As insurance and real estate agents and homeowners feared, Congress left Washington without extending the federal flood insurance program.

Congress adjourned until April 12 after failing to agree on an unemployment benefits bill that included a provision with an extension of the National Flood Insurance Program.

As a result, the federal flood insurance program’s authority to write new policies ends on Sunday, March 28 at midnight. After that time, insurance agents will not be able to provide new or renewal flood insurance policies, which are required by lenders to close on some real estate sales.
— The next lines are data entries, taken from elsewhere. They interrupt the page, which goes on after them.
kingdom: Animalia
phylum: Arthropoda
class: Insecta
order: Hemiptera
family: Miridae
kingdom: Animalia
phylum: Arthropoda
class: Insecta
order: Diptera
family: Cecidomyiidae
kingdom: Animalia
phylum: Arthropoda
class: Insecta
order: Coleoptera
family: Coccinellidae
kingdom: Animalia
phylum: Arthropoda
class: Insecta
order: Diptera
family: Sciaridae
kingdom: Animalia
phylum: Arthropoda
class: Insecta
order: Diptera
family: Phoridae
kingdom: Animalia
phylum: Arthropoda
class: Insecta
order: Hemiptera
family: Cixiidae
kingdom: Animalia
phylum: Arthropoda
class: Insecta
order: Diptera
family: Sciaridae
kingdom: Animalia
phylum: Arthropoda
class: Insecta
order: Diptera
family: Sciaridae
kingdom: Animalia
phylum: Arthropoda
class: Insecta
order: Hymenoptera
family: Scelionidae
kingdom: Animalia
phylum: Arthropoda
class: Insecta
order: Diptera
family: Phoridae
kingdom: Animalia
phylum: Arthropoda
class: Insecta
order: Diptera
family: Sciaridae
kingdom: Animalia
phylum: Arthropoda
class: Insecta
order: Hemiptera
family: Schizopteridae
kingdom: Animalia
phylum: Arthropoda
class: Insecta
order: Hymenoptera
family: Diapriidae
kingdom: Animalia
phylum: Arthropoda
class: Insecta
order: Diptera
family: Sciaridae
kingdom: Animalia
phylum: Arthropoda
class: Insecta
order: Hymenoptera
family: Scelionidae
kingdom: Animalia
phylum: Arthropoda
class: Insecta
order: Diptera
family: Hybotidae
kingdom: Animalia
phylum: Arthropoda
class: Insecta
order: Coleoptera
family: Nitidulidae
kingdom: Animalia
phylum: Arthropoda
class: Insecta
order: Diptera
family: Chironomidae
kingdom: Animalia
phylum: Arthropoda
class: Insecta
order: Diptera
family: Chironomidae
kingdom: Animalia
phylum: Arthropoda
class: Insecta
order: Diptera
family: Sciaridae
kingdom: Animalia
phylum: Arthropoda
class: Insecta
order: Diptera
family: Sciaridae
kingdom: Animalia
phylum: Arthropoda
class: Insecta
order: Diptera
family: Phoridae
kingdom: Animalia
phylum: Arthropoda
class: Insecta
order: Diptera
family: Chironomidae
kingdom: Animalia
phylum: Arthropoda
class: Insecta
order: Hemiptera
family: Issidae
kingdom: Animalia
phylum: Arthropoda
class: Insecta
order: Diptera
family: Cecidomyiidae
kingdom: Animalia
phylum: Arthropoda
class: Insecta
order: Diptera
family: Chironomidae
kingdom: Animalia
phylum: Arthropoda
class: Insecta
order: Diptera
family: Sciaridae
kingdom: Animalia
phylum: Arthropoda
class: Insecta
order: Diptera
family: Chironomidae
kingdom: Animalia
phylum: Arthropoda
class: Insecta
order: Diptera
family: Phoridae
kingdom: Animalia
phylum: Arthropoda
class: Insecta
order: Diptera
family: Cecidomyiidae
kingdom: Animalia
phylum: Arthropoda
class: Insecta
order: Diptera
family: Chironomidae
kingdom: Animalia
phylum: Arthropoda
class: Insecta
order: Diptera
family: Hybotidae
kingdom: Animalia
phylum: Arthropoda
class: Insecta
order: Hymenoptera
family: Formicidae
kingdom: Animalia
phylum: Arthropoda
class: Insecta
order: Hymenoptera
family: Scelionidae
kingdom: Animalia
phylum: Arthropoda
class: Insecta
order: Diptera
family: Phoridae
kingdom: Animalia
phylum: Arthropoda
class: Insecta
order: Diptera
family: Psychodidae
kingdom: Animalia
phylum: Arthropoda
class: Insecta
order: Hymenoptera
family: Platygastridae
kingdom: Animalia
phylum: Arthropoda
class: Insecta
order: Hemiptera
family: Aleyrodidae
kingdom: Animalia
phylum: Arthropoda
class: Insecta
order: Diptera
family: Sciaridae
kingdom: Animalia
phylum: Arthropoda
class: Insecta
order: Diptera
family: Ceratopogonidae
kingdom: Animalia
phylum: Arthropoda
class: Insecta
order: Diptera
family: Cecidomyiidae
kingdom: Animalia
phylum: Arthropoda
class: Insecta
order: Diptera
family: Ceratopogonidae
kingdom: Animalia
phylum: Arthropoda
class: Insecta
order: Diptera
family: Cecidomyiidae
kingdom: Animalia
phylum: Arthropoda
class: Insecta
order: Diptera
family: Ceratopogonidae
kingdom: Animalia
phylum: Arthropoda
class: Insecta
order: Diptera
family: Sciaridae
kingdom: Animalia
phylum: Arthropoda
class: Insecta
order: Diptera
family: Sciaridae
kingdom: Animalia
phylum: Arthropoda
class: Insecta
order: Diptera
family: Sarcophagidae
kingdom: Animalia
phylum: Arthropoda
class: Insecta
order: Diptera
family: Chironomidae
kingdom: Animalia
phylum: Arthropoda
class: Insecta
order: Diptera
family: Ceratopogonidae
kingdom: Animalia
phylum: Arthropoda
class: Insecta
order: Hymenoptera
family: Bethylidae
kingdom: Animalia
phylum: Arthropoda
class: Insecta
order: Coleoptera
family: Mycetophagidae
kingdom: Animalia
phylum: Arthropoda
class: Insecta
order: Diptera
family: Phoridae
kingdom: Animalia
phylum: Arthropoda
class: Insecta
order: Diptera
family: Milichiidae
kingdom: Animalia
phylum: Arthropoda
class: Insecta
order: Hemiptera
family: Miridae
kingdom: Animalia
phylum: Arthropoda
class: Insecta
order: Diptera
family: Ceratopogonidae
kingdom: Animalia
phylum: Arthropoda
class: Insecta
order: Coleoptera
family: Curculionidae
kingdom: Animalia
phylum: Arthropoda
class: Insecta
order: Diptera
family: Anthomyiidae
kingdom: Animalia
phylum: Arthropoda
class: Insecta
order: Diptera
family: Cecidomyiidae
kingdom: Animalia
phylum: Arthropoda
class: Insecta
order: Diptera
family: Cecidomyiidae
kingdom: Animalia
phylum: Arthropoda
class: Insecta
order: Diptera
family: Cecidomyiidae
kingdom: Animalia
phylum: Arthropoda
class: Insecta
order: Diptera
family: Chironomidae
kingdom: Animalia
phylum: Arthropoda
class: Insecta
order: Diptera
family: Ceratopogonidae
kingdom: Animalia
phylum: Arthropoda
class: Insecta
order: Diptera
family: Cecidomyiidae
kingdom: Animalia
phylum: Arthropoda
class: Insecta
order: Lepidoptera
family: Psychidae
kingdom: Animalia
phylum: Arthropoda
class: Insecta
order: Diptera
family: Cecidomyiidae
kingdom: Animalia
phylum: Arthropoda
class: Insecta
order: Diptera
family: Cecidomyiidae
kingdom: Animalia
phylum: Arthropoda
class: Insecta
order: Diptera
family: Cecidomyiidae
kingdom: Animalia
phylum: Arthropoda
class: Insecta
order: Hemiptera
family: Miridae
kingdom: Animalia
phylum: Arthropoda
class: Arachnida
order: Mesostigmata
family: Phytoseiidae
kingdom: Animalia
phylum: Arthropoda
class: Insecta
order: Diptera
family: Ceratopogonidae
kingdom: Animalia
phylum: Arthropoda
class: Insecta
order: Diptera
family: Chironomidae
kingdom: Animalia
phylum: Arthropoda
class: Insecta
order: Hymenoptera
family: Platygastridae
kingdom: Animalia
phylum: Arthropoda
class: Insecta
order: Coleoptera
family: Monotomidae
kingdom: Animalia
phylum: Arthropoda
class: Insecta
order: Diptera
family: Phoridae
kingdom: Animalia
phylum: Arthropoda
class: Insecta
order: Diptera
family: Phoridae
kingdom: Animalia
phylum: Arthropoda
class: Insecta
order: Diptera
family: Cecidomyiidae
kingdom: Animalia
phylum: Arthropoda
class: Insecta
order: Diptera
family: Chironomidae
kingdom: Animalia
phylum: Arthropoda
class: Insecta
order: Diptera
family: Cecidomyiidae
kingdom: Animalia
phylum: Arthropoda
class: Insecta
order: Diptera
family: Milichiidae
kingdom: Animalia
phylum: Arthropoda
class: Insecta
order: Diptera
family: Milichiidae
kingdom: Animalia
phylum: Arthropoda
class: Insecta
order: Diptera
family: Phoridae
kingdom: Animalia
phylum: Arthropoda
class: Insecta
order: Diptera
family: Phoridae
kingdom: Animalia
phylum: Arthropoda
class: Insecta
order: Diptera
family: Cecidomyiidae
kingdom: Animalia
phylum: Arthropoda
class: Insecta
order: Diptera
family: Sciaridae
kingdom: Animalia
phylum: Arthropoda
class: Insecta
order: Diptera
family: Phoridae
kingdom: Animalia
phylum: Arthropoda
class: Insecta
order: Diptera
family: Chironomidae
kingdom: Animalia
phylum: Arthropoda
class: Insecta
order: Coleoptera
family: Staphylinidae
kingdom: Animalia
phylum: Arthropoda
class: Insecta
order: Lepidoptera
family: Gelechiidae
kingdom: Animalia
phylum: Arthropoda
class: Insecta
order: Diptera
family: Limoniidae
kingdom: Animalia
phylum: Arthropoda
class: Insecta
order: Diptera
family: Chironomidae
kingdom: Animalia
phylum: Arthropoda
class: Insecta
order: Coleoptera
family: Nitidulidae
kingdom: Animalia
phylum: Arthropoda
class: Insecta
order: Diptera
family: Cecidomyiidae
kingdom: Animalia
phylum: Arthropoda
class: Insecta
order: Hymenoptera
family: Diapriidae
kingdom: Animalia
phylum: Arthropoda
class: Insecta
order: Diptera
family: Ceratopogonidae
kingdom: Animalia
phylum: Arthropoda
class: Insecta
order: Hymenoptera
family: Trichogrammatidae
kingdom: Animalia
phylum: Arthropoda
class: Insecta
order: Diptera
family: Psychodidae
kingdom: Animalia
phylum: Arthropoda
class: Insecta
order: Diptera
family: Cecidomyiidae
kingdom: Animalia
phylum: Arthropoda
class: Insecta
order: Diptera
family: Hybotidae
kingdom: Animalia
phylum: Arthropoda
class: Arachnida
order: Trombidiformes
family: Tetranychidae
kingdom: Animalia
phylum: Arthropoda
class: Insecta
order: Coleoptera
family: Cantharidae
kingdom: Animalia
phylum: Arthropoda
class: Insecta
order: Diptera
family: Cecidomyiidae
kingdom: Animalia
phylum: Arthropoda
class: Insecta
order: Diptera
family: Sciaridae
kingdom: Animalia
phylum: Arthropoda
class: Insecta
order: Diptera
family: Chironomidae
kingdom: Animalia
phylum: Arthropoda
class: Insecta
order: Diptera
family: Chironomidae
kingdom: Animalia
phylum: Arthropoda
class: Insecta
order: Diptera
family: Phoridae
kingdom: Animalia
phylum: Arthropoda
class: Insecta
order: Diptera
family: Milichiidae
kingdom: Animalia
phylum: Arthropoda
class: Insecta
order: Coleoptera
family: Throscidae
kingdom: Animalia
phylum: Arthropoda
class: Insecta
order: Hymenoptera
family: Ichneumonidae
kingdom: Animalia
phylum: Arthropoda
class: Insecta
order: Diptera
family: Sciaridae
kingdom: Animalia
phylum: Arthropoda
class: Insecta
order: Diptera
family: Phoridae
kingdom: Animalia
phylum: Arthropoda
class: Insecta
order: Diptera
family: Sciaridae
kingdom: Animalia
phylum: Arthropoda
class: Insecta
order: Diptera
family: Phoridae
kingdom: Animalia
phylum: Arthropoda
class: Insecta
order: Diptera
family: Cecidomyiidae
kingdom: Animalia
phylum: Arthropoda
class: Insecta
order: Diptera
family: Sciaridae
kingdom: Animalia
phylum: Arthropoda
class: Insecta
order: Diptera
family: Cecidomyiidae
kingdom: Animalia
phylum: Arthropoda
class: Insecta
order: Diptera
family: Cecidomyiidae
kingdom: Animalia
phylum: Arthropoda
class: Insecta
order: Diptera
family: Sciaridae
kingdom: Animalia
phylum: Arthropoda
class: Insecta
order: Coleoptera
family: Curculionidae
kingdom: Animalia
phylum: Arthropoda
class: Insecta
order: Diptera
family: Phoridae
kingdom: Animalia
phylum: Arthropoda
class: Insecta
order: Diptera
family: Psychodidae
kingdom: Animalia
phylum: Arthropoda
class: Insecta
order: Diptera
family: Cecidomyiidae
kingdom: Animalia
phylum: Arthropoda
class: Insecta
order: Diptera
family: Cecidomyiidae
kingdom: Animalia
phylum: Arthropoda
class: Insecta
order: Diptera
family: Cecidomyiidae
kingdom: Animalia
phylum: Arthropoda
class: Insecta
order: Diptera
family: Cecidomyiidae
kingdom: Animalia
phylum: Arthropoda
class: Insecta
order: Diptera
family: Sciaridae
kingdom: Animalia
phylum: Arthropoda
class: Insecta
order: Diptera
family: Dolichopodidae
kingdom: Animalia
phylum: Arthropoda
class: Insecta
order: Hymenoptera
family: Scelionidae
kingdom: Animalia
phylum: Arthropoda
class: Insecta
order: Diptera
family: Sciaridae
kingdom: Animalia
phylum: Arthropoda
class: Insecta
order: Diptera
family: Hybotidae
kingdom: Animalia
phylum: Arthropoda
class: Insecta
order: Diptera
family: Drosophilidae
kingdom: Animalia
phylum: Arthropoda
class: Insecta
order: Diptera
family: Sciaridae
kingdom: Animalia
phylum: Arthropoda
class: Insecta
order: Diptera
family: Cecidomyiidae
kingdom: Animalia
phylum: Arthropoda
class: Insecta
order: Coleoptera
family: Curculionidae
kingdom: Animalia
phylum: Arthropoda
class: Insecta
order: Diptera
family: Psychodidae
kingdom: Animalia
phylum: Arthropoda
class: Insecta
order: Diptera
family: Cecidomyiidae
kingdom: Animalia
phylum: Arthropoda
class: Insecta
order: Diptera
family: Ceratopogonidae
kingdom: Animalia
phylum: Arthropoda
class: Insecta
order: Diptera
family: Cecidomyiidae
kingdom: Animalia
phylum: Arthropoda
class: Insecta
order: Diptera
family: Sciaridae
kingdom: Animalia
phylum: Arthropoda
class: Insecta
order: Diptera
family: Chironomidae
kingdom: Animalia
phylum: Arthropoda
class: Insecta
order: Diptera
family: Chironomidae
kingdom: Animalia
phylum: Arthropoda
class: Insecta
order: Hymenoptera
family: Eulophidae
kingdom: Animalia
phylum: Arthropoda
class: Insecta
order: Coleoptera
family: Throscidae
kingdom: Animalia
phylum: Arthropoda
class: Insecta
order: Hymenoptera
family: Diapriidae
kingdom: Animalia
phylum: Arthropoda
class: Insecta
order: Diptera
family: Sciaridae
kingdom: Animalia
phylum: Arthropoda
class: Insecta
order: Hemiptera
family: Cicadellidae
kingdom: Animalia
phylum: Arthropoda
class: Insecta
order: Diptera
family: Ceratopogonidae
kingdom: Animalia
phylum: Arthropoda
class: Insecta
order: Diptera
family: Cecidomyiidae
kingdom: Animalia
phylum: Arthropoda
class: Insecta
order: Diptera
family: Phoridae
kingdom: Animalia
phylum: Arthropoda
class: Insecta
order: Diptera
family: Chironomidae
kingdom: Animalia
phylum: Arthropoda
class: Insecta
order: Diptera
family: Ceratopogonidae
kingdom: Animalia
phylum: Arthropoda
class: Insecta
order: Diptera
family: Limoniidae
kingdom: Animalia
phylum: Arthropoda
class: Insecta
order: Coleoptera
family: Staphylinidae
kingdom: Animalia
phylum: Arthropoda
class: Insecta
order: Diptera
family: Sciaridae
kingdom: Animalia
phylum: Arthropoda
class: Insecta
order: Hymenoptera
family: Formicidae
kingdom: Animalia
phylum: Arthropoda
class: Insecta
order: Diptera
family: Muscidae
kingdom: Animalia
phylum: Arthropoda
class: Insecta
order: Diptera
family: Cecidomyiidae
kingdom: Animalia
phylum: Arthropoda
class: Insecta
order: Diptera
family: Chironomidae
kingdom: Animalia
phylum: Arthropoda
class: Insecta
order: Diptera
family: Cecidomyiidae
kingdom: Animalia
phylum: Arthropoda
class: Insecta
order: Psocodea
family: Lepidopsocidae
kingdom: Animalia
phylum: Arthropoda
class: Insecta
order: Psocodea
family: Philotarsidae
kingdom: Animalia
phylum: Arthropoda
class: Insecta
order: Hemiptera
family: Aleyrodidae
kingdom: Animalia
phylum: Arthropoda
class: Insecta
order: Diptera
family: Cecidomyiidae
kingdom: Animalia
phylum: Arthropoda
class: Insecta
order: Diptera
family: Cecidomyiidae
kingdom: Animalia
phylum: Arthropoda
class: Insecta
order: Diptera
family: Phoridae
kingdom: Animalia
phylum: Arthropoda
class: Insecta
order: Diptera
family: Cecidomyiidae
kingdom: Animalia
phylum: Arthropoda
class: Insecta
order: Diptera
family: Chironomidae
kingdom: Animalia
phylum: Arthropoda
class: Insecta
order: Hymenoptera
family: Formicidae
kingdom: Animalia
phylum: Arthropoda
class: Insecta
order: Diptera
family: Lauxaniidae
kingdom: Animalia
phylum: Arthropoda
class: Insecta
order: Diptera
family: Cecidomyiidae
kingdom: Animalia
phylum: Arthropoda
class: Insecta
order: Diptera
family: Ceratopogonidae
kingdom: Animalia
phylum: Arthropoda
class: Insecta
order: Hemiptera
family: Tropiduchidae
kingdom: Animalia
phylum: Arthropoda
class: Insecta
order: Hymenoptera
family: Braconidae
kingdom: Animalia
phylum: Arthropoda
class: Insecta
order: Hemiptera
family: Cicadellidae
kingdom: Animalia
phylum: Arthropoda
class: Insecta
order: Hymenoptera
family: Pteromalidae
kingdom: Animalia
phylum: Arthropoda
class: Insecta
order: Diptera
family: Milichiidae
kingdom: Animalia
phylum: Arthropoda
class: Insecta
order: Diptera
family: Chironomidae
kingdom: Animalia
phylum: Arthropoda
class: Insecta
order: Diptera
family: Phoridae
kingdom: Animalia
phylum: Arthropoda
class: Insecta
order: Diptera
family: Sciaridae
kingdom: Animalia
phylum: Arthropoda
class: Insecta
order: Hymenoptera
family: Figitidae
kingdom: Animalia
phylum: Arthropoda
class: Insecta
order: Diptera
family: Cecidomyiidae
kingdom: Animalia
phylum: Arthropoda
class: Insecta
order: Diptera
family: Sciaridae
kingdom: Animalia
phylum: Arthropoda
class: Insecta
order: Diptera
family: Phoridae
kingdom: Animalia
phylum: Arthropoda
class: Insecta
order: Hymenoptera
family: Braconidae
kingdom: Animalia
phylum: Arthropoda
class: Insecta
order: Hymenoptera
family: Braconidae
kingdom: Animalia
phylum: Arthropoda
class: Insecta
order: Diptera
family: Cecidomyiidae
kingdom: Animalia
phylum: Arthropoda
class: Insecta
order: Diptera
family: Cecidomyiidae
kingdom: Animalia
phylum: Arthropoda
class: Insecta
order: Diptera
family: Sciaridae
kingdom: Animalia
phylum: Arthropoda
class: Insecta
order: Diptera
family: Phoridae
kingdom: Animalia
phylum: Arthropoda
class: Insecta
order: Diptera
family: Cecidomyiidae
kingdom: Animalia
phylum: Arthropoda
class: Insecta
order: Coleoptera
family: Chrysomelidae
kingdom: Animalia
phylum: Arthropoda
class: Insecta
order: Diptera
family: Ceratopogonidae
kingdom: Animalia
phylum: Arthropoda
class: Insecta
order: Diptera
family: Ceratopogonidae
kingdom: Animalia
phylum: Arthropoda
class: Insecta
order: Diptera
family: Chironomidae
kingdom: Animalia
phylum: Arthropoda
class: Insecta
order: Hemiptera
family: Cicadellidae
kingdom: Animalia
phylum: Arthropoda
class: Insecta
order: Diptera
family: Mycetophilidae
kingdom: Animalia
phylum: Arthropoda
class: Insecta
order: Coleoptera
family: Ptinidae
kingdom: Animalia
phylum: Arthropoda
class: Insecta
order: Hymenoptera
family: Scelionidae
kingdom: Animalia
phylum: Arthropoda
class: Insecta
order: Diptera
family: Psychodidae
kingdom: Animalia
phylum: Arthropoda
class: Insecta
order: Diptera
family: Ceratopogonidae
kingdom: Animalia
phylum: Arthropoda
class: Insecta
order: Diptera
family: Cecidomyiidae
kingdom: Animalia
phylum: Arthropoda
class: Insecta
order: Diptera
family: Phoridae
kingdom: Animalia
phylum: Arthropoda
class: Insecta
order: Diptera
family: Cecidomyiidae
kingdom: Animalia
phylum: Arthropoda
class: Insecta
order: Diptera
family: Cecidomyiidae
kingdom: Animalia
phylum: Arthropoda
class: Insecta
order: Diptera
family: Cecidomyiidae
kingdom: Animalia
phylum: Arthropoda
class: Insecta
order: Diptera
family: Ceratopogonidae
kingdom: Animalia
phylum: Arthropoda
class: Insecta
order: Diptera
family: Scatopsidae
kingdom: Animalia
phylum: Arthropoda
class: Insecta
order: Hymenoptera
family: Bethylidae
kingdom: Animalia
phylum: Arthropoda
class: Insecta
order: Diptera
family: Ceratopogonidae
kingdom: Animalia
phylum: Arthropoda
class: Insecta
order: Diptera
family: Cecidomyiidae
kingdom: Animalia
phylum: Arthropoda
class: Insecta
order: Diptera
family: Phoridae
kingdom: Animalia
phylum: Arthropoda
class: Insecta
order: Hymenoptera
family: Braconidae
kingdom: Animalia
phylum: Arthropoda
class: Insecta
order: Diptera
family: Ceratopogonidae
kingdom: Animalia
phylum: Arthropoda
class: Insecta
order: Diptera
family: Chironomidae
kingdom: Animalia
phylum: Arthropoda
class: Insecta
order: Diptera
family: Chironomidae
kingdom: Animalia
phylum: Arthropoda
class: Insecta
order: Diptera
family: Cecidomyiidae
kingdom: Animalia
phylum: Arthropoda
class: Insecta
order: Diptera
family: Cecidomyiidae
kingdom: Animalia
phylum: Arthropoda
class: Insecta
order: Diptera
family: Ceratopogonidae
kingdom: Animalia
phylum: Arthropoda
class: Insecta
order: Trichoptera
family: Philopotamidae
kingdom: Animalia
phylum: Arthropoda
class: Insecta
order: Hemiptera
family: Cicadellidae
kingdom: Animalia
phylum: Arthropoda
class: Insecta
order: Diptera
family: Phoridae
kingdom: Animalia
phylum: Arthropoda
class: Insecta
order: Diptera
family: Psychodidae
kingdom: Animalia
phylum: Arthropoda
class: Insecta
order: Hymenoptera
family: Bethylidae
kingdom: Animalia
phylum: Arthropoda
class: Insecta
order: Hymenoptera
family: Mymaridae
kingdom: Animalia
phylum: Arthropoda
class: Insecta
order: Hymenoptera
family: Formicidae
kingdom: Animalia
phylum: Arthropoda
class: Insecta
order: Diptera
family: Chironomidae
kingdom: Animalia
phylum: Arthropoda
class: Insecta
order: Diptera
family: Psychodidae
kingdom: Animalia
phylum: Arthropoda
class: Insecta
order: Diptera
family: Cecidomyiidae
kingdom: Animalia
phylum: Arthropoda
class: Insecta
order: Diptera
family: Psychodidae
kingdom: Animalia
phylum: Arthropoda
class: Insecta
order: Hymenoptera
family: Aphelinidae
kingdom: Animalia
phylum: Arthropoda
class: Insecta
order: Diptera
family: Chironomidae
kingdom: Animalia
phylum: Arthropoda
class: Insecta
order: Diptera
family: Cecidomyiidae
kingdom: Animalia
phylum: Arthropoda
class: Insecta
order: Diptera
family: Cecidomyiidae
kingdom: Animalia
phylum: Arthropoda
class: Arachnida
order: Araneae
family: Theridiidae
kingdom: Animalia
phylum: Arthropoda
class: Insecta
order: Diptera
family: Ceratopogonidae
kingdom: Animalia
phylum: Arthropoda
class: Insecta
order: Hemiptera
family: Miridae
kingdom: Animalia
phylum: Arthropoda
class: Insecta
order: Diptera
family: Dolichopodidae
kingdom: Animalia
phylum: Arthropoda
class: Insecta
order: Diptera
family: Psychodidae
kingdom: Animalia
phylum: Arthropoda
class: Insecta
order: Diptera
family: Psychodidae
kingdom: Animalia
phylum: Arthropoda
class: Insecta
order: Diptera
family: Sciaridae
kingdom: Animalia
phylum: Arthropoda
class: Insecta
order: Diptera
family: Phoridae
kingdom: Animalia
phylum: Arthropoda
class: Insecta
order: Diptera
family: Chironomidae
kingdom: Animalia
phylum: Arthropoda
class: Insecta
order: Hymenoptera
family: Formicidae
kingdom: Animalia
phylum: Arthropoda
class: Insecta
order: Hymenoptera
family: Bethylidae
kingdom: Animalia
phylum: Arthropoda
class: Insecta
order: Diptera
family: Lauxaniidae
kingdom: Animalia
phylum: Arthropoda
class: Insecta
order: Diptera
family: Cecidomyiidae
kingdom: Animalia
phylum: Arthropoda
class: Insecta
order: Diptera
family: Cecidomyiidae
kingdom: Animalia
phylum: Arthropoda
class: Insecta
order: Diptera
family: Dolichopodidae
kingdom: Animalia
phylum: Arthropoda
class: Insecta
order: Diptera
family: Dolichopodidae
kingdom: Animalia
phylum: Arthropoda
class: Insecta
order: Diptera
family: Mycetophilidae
Senator Tom Coburn, R- Okla., blocked the Senate from voting on the bill to extend the jobless benefits arguing that to do so would add to the deficit. Democrats argued that the measure qualified as emergency spending.

A similar impasse occurred at the end of February and the NFIP was closed for several days until Congress renewed it on March 2.

But this time the hiatus will be longer.

Congress could reinstate the NFIP and other affected programs retroactively when it returns on April 12.

The NFIP expiration last month caused headaches for insurance agents and their customers as well as delays for some consumers waiting to close on the sale of a property within a flood hazard area.

While no new policies can be issued during a lapse in NFIP authorization, consumers with current flood insurance policies remain covered. Claims payments are not affected.

The NFIP has issued guidance for operating during an interruption.

FEMA is expected to issue updated guidance soon.